El que no tenga miedo

y este plan siga,

fuerza es que cual yo hago

del mal se ría.

Pero es forzoso

no perder un momento

Dios sobre todo.

     La última receta que mencionaré es la que recomienda curar el cólera con la ingesta de dos onzas de magnesia pura, seis gotas de aceite volátil de anís y medio vaso de agua templada, todo mezclado. Si el afectado devolviera la mixtura, se le harían tragar seis onzas de poción angélica, es decir el medicamento resultante de mezclar y hervir, entre otras  cosas,  ocho onzas de agua común, clara de huevo, seis adarmes de hojas de sen y agua de canela.

     Antes de que el bacilo del cólera fuera descubierto por Robert Koch, en 1883, y Jaime Ferrán y Clua ensayara su vacuna, durante la epidemia de 1885,  lo que pensaba la gente sobre tan terrible enfermedad lo resume un anónimo vate en los versos que siguen:

Vida honesta y arreglada

                                             Hacer muy pocos remedios

                                             Y buscar todos los medios

                                             de no alterarse por nada.

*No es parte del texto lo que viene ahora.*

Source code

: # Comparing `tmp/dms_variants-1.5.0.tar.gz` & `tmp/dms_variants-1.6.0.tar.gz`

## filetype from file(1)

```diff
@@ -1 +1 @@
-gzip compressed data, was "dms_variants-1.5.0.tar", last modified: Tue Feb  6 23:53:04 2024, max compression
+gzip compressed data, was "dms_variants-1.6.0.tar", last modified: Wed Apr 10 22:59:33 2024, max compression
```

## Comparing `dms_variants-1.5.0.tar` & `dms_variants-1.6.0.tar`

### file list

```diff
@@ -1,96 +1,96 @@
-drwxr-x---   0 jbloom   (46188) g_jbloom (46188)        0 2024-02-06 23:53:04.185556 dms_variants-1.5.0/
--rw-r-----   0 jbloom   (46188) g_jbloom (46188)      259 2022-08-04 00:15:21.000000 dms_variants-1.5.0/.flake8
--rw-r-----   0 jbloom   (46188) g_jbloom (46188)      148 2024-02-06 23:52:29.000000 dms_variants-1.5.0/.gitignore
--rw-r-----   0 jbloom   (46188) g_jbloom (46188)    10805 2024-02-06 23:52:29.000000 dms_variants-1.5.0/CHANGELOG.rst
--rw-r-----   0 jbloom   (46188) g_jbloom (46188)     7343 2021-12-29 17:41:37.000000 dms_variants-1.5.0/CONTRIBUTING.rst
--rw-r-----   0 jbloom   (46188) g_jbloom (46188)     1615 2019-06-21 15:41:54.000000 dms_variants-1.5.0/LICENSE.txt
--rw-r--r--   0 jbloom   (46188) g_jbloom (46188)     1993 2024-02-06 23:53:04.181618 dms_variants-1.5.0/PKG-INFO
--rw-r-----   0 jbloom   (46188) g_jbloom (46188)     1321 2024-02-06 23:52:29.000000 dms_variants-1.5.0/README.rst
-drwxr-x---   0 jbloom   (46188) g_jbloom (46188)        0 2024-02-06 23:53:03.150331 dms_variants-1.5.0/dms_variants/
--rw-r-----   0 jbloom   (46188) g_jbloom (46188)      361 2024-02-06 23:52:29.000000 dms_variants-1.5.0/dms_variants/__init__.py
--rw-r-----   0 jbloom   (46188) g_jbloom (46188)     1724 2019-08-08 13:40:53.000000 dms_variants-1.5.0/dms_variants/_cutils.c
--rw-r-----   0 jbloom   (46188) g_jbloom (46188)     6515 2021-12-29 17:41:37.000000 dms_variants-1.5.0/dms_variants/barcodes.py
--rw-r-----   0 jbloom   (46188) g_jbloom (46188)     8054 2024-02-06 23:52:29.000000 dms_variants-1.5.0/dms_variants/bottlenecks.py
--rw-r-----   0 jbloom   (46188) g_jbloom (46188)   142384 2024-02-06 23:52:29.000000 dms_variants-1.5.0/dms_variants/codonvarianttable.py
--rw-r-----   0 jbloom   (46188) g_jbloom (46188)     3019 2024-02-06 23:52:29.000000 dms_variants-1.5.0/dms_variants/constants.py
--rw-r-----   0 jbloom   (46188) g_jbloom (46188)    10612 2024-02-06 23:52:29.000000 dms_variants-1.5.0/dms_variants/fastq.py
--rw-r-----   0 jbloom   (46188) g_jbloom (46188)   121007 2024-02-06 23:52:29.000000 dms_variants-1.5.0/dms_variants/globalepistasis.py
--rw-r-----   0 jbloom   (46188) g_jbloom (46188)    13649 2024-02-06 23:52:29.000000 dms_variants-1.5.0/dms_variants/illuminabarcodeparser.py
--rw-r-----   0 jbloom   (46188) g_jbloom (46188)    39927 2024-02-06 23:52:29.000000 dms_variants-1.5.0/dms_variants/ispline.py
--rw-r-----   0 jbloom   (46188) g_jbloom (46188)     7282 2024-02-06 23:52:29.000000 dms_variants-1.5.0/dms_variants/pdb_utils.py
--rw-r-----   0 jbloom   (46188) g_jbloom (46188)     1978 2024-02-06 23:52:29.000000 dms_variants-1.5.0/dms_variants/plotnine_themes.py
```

                                             La comida moderada,

                                             Exercicio y distracción,

                                             Poco encierro, mucho trato,

                                             Salir al campo algún rato

                                             Y continua ocupación

     Que remata con el siguiente Récipe contra el cólera. Una onza y media de sufrimiento, 4 onzas de conformidad, una cucharada de discurso y puesto todo en un puchero nuevo con 4 cuartillos de resignación, se pondrá al fuego dentro de la paciencia hasta que quede en menos de la mitad. Después se destilará por el lienzo de la templanza y sosiego, mezclando 20 gotas de qué se me da a mí. Todo esto se mezclará con la cuchara de la cachaza hasta que quede hecho electuario de madura reflexión.

     Esto se tomará en la forma siguiente, una cucharada de dicho electuario desleído con medio cuartillo de agua del desaogo (sic) y poniéndose él inmediatamente de la capa, si es hombre, ó el de la mantilla si es señora, tomando los polvos de las calles irá diciendo con mucha devoción la siguiente oración

     Caramba, primero soi (sic) yo que nadie, pesadumbre, ni pagar trampas, ni criar buena sangre, lo cierto es que el que se muere lo entierran, lo mejor es tomar el tiempo como viniere, con resignación y frescura, no hay cosa más consavida (sic) que un día tras otro, lo mismo es atrás que á las espaldas y por último lo que no tiene remedio olvidarlo es lo mejor. Después tomará una jícara de chocolate, echara un cigarro ó tomará un polvo mui (sic) despacio, se escupirá bien largo y sanará perfectamente con ésta.

     Visto lo visto y traducido todo a román paladino, viene a decir que a quien Dios se la dé, San Pedro se la bendiga; que el que se muere, lo entierran; que lo mejor es no contagiarse de cólera; y que si se llega a contagiar, es conveniente dejar que actúe la Naturaleza y las defensas de cada cual, porque muchos de los remedios y recetas expuestos eran un seguro e infalible modo…. de ganar la vida eterna con inusitada prontitud.